══ Data for analysis

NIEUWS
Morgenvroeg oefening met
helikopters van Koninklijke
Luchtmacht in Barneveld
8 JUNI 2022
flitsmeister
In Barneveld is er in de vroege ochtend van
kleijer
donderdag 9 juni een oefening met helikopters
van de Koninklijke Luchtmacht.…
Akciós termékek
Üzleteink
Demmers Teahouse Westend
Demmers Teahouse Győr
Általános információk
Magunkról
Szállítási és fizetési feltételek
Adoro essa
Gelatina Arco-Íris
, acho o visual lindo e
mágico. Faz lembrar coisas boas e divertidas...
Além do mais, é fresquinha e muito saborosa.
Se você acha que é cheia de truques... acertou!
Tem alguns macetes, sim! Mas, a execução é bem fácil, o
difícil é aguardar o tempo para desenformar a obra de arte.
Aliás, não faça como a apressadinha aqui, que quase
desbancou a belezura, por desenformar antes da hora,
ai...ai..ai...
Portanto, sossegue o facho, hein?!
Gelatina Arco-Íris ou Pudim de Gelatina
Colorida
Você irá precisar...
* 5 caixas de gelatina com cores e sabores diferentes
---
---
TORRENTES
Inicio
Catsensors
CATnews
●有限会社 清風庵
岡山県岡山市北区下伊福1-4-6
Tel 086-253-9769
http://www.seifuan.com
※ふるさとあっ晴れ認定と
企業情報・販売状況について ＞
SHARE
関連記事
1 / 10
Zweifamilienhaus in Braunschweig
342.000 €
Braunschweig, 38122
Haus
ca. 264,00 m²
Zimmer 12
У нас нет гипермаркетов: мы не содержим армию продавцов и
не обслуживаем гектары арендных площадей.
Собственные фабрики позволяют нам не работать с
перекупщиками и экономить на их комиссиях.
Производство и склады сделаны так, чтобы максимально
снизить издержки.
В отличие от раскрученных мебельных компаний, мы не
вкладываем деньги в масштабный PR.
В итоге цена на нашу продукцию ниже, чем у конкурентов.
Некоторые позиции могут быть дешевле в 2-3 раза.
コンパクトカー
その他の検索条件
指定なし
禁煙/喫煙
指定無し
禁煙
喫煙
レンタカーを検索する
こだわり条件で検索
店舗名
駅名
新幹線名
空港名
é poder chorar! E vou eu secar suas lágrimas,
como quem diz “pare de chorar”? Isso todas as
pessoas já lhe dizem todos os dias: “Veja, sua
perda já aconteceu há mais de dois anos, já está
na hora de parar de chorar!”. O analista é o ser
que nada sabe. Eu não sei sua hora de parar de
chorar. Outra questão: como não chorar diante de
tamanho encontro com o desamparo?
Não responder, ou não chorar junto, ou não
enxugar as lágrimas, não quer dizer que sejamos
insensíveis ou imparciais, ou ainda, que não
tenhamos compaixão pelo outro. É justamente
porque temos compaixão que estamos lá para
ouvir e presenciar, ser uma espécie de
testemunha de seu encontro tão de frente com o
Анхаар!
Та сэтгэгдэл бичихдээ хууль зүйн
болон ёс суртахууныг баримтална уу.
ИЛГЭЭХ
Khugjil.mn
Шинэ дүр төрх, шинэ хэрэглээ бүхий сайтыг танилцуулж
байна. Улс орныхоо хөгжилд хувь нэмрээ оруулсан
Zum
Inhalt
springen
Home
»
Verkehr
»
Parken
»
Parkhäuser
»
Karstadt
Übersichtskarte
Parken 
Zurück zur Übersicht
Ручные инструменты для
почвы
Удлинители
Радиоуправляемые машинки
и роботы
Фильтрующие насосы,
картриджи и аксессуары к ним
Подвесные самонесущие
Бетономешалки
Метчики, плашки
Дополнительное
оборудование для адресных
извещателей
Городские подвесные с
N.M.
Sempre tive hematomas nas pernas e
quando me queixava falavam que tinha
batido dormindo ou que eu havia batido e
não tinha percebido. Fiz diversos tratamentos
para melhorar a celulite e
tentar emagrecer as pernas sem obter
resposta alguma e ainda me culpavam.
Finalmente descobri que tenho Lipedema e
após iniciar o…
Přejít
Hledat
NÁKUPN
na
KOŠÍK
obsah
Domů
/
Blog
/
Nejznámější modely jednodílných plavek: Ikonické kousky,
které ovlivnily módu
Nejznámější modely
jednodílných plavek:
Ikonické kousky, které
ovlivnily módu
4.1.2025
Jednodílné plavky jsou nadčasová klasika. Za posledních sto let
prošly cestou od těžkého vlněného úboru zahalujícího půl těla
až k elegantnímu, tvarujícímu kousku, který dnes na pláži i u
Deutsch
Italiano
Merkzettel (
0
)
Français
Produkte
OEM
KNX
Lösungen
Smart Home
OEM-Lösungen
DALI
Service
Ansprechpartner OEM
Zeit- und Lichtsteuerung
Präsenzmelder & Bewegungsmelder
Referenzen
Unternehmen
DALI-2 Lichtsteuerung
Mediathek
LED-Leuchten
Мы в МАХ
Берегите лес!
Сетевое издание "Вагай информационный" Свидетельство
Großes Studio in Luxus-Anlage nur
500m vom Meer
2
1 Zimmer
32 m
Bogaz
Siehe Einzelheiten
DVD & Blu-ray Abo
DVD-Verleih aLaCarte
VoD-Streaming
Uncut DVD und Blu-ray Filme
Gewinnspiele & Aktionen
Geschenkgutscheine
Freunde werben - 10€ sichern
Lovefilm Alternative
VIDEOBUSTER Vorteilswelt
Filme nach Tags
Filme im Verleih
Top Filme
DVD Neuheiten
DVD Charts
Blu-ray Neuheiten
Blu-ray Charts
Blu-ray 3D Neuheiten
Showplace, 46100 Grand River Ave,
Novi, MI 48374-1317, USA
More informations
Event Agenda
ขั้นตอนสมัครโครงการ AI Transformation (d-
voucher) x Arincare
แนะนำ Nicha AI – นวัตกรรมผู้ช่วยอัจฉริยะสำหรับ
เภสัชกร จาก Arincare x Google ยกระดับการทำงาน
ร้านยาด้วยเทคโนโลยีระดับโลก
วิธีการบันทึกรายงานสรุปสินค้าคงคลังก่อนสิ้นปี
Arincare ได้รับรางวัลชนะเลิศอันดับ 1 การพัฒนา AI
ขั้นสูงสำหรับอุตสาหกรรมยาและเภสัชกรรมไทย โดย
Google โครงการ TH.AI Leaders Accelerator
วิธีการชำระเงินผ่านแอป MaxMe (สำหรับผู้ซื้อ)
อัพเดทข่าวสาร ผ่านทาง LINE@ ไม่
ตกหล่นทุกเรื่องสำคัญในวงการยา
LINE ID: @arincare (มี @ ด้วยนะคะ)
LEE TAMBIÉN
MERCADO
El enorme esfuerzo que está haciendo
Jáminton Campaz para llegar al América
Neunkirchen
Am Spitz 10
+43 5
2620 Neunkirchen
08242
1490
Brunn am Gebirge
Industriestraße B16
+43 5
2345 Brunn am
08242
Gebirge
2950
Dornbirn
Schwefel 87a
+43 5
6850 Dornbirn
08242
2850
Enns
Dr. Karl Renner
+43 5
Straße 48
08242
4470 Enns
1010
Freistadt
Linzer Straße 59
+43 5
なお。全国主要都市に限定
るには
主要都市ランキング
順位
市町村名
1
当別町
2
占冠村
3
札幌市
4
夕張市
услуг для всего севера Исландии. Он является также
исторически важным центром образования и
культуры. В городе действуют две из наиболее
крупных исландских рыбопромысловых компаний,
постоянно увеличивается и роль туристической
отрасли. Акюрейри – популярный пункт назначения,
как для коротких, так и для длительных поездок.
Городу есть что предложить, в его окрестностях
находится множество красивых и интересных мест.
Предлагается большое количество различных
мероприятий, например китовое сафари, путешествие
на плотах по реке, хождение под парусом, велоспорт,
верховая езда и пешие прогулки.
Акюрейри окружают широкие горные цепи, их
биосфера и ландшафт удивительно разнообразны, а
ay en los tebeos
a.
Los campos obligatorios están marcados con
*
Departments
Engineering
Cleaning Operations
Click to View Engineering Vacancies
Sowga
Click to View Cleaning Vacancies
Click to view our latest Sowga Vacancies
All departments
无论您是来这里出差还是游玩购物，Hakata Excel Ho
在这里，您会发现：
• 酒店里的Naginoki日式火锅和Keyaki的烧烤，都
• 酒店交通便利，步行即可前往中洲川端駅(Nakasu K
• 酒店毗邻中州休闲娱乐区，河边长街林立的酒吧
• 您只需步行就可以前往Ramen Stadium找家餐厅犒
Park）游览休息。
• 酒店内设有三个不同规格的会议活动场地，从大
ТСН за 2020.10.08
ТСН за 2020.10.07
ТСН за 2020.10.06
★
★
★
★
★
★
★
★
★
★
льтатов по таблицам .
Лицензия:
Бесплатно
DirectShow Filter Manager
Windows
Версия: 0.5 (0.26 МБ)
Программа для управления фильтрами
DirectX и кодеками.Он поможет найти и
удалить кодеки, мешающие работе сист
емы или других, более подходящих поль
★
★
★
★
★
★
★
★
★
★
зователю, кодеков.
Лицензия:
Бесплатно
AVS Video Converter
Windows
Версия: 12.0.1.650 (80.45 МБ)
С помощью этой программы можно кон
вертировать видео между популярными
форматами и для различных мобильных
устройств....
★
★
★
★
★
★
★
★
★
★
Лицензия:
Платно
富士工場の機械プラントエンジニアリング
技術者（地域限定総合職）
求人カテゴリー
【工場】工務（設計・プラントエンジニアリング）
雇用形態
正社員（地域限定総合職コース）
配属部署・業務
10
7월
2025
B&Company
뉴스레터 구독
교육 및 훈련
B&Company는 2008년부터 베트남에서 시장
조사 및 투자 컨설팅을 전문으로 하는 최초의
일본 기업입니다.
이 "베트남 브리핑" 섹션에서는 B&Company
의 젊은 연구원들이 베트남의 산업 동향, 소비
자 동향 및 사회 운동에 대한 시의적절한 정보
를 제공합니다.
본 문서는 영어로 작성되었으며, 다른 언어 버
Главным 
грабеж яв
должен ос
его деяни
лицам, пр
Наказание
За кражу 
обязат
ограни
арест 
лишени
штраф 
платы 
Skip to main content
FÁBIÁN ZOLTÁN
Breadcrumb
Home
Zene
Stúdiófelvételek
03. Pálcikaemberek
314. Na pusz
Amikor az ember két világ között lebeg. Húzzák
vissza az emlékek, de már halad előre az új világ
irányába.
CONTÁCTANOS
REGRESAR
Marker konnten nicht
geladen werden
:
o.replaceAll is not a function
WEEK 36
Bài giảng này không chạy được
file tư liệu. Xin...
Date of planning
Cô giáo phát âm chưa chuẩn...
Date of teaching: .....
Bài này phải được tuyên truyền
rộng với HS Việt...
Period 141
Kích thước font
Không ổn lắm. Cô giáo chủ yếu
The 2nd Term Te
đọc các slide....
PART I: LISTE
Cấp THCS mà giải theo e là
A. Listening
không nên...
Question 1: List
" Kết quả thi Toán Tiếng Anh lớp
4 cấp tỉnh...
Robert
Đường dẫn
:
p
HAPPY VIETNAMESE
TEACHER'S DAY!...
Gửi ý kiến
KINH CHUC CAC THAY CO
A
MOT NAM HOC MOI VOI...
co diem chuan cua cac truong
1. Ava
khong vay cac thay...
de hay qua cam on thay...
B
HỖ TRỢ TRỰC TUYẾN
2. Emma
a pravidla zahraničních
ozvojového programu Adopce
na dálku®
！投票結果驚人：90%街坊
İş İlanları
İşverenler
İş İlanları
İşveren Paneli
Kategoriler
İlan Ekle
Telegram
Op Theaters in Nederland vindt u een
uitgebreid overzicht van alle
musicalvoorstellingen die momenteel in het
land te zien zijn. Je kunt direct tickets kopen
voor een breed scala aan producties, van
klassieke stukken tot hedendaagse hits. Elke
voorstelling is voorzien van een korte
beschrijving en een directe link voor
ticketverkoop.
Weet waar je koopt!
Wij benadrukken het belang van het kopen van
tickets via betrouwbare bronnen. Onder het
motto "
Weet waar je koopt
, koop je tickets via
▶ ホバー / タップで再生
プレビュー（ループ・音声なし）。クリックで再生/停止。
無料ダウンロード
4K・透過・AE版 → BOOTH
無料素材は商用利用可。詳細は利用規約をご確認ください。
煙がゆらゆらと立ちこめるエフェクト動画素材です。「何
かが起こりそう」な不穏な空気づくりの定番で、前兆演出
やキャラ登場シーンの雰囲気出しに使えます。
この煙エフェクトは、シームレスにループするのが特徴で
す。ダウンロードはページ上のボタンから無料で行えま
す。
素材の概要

════

# What the task requires
Retype the records above, but only those lines that fall between the line containing "Demmers Teahouse Győr" and the line containing "В итоге цена", with both of those lines included, exactly as written.

# Solution for this problem
Demmers Teahouse Győr
Általános információk
Magunkról
Szállítási és fizetési feltételek
Adoro essa
Gelatina Arco-Íris
, acho o visual lindo e
mágico. Faz lembrar coisas boas e divertidas...
Além do mais, é fresquinha e muito saborosa.
Se você acha que é cheia de truques... acertou!
Tem alguns macetes, sim! Mas, a execução é bem fácil, o
difícil é aguardar o tempo para desenformar a obra de arte.
Aliás, não faça como a apressadinha aqui, que quase
desbancou a belezura, por desenformar antes da hora,
ai...ai..ai...
Portanto, sossegue o facho, hein?!
Gelatina Arco-Íris ou Pudim de Gelatina
Colorida
Você irá precisar...
* 5 caixas de gelatina com cores e sabores diferentes
---
---
TORRENTES
Inicio
Catsensors
CATnews
●有限会社 清風庵
岡山県岡山市北区下伊福1-4-6
Tel 086-253-9769
http://www.seifuan.com
※ふるさとあっ晴れ認定と
企業情報・販売状況について ＞
SHARE
関連記事
1 / 10
Zweifamilienhaus in Braunschweig
342.000 €
Braunschweig, 38122
Haus
ca. 264,00 m²
Zimmer 12
У нас нет гипермаркетов: мы не содержим армию продавцов и
не обслуживаем гектары арендных площадей.
Собственные фабрики позволяют нам не работать с
перекупщиками и экономить на их комиссиях.
Производство и склады сделаны так, чтобы максимально
снизить издержки.
В отличие от раскрученных мебельных компаний, мы не
вкладываем деньги в масштабный PR.
В итоге цена на нашу продукцию ниже, чем у конкурентов.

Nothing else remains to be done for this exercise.